BEGIN
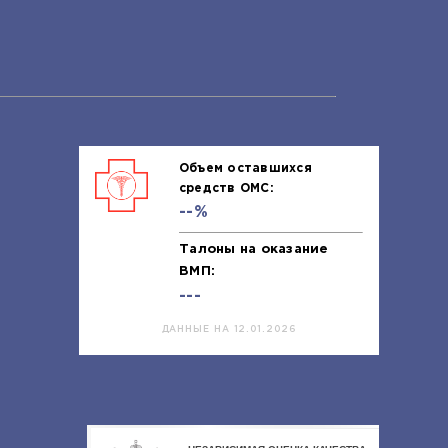
Объем оставшихся
средств ОМС:
--%
Талоны на оказание
ВМП:
---
ДАННЫЕ НА 12.01.2026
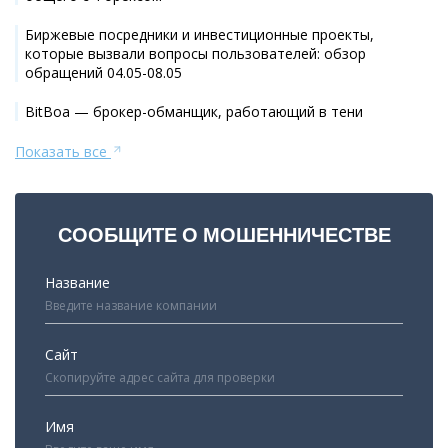
Биржевые посредники и инвестиционные проекты,
которые вызвали вопросы пользователей: обзор
обращений 04.05-08.05
BitBoa — брокер-обманщик, работающий в тени
Показать все
СООБЩИТЕ О МОШЕННИЧЕСТВЕ
Название
Сайт
Имя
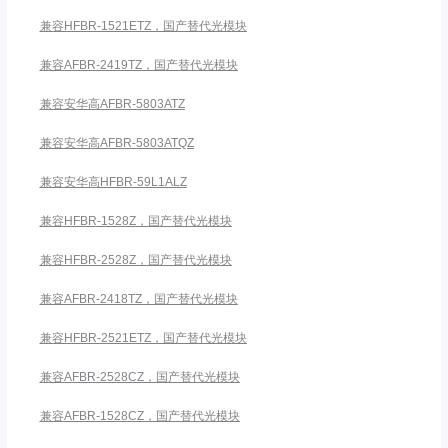
兼容HFBR-1521ETZ，国产替代光模块
兼容AFBR-2419TZ，国产替代光模块
兼容安华高AFBR-5803ATZ
兼容安华高AFBR-5803ATQZ
兼容安华高HFBR-59L1ALZ
兼容HFBR-1528Z，国产替代光模块
兼容HFBR-2528Z，国产替代光模块
兼容AFBR-2418TZ，国产替代光模块
兼容HFBR-2521ETZ，国产替代光模块
兼容AFBR-2528CZ，国产替代光模块
兼容AFBR-1528CZ，国产替代光模块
END
▶ **Goal of the exercise**
All of the entries above should be copied exactly, with the images left out.

▶ **Solution to this problem**
Объем оставшихся
средств ОМС:
--%
Талоны на оказание
ВМП:
---
ДАННЫЕ НА 12.01.2026
Биржевые посредники и инвестиционные проекты,
которые вызвали вопросы пользователей: обзор
обращений 04.05-08.05
BitBoa — брокер-обманщик, работающий в тени
Показать все
СООБЩИТЕ О МОШЕННИЧЕСТВЕ
Название
Сайт
Имя
兼容HFBR-1521ETZ，国产替代光模块
兼容AFBR-2419TZ，国产替代光模块
兼容安华高AFBR-5803ATZ
兼容安华高AFBR-5803ATQZ
兼容安华高HFBR-59L1ALZ
兼容HFBR-1528Z，国产替代光模块
兼容HFBR-2528Z，国产替代光模块
兼容AFBR-2418TZ，国产替代光模块
兼容HFBR-2521ETZ，国产替代光模块
兼容AFBR-2528CZ，国产替代光模块
兼容AFBR-1528CZ，国产替代光模块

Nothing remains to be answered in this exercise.